- The Washington Times - Thursday, August 3, 2023

Congress has until year’s end to decide whether federal agents will retain their breathtaking capacity to snoop on the public.

In theory, an agency like the FBI is supposed to use the Section 702 authority of the Foreign Intelligence Surveillance Act to eavesdrop only on foreigners. In practice, the law creates a vast electronic dragnet scooping up the communications of all Americans, regardless of their guilt or innocence.

Given the Department of Justice’s zeal for prosecuting the administration’s main political rival, the intelligence community cannot be trusted with a power it has proved all too willing to abuse for political ends.

The White House on Monday published a statement by national security adviser Jake Sullivan calling this particular spying authority “one of the nation’s most critical intelligence tools used to protect the homeland and the American people.”

Even if that’s true, Justice Department officials have failed to resist the temptation to peek at the emails of their domestic political enemies under the guise of prosecuting foreign spies.

Despite the safeguards that were supposed to be in place, activists at the FBI who opposed then-presidential candidate Donald Trump spun a fable to the secret court that’s supposed to oversee the process to obtain a warrant to spy on Mr. Trump’s campaign in 2016.

While this warrant was not filed under Section 702, the episode demonstrates how easy it is to manufacture a foreign connection.

Mr. Sullivan was among the first to proclaim a Russian conspiracy while serving as adviser to former Secretary of State Hillary Clinton’s 2016 presidential campaign.

According to his testimony before the House Intelligence Committee, Mr. Sullivan met behind the scenes with the major television networks to brief them on “the nature of the connections between several members of Trump’s foreign policy and political team and elements of the Russian Government.”

Then-FBI attorney Kevin Clinesmith carried the Clinton campaign’s tale further down the field, admitting that he forged an email to bolster the FBI’s preposterous assertion that Carter Page, a volunteer on the Trump campaign, was part of a “well-developed conspiracy” with Russia.

The email had been specifically altered to conceal the fact that Mr. Page wasn’t spying for the Russians. Instead, he was a source for the CIA.

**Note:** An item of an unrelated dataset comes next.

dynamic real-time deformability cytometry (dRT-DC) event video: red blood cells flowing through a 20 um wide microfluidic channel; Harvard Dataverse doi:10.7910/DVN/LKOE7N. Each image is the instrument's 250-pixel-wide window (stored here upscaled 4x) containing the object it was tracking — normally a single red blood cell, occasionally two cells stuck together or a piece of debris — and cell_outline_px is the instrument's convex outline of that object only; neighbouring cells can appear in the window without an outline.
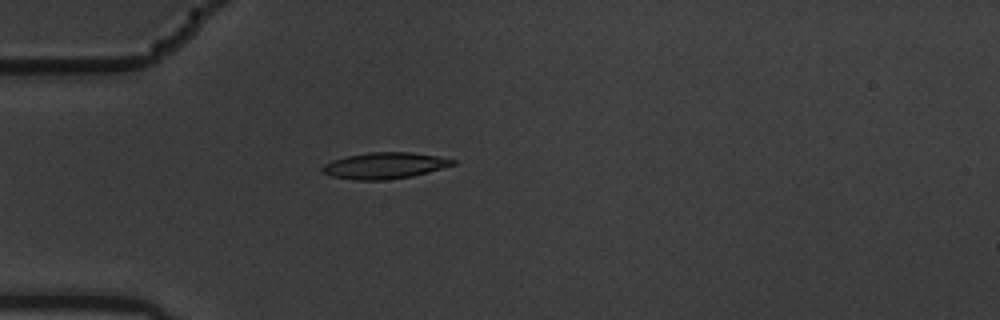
{"species": "common noctule bat (a hibernating species)", "species_latin": "Nyctalus noctula", "temperature_condition": "warm", "stored_images_in_passage": 1, "camera_frame_rate_fps": 3000, "um_per_image_px": 0.085, "animal": {"sex": "male", "body_mass_g": 19.5, "forearm_length_mm": 54.6}, "frame": {"image": 1, "passage_image": 1, "time_ms": 0.0, "image_size_px": [1000, 320], "cell_outline_px": [[456, 164], [428, 172], [412, 176], [384, 180], [356, 180], [332, 176], [320, 172], [320, 168], [324, 164], [332, 160], [348, 156], [368, 152], [412, 152], [436, 156], [456, 160]], "centroid_in_image_um": [32.66, 14.07], "position_along_channel_um": 52.3, "area_um2": 19.94}}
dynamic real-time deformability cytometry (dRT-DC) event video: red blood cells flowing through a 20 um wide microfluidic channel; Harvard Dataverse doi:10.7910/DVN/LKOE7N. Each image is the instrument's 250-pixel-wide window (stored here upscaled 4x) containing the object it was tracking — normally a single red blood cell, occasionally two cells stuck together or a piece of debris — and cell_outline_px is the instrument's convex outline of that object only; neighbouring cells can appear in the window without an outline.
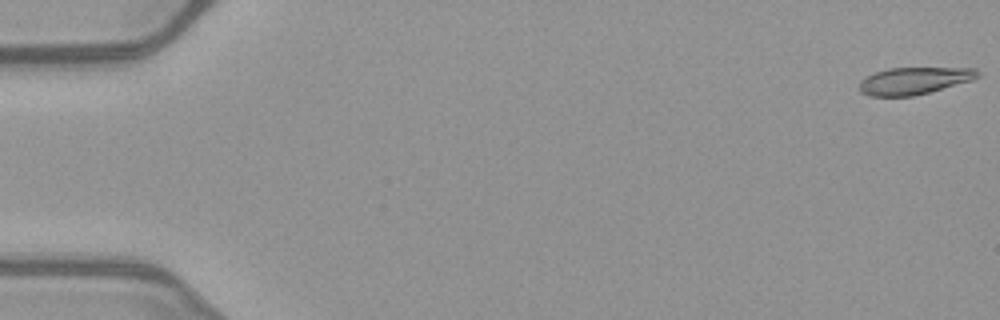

FISA warrants are supposed to be among the nation’s most carefully guarded secrets, yet the existence of the warrant against Mr. Page was leaked by a Senate Intelligence Committee staffer to reporters who kicked off a media firestorm under the headline “FBI obtained FISA warrant to monitor Trump adviser Carter Page.”

The gist of all this is that the Clinton campaign cooked up false claims about its political opponent that were laundered through the Justice Department to add legitimacy. This fabrication dogged the Trump administration from the earliest days of his presidency to his last, undermining his ability to govern.

FBI agents either knowingly schemed with a political party to interfere with an election and a presidency, or they were duped by political actors into accomplishing the same ends. Either interpretation argues strongly against ever trusting federal officials with sweeping surveillance authority.

FISA Court judges played along with the farce.

Instead of renewing FISA authority, Congress needs to commission a thorough audit to pare back not just Section 702, but all of the spy powers that are too easily abused for political purposes.